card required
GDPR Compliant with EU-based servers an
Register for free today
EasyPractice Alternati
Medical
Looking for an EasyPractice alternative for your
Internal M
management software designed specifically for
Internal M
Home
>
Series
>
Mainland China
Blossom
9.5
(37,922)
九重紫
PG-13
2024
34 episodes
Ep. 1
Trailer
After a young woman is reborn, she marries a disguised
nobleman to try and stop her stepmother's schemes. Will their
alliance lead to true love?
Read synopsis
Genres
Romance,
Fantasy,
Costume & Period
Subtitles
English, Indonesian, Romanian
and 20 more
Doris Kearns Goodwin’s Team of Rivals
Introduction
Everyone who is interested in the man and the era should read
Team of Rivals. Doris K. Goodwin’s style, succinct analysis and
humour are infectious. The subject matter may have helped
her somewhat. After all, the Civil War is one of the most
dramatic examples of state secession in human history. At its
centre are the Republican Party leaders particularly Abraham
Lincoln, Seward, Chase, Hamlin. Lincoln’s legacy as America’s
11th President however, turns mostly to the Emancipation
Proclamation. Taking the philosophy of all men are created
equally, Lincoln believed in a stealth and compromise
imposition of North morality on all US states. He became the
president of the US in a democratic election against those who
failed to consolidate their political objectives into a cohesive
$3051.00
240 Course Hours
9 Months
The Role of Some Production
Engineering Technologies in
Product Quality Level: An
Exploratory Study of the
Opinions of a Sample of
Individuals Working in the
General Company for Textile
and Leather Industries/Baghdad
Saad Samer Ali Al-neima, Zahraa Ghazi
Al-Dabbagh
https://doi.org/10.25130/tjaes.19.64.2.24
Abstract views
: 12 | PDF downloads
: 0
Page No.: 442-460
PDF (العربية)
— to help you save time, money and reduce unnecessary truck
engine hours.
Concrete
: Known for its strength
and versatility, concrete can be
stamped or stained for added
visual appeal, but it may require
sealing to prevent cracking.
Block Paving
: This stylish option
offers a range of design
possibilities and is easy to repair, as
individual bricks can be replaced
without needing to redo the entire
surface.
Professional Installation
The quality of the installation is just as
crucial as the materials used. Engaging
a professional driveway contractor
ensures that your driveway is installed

----------

# Task goal:
Recast the lines of the items above, from the very first line through the line containing "centre are the", as a JSON list of strings with one string per line and blank lines omitted.

# Answer for this exercise:
[
  "card required",
  "GDPR Compliant with EU-based servers an",
  "Register for free today",
  "EasyPractice Alternati",
  "Medical",
  "Looking for an EasyPractice alternative for your",
  "Internal M",
  "management software designed specifically for",
  "Internal M",
  "Home",
  ">",
  "Series",
  ">",
  "Mainland China",
  "Blossom",
  "9.5",
  "(37,922)",
  "九重紫",
  "PG-13",
  "2024",
  "34 episodes",
  "Ep. 1",
  "Trailer",
  "After a young woman is reborn, she marries a disguised",
  "nobleman to try and stop her stepmother's schemes. Will their",
  "alliance lead to true love?",
  "Read synopsis",
  "Genres",
  "Romance,",
  "Fantasy,",
  "Costume & Period",
  "Subtitles",
  "English, Indonesian, Romanian",
  "and 20 more",
  "Doris Kearns Goodwin’s Team of Rivals",
  "Introduction",
  "Everyone who is interested in the man and the era should read",
  "Team of Rivals. Doris K. Goodwin’s style, succinct analysis and",
  "humour are infectious. The subject matter may have helped",
  "her somewhat. After all, the Civil War is one of the most",
  "dramatic examples of state secession in human history. At its",
  "centre are the Republican Party leaders particularly Abraham"
]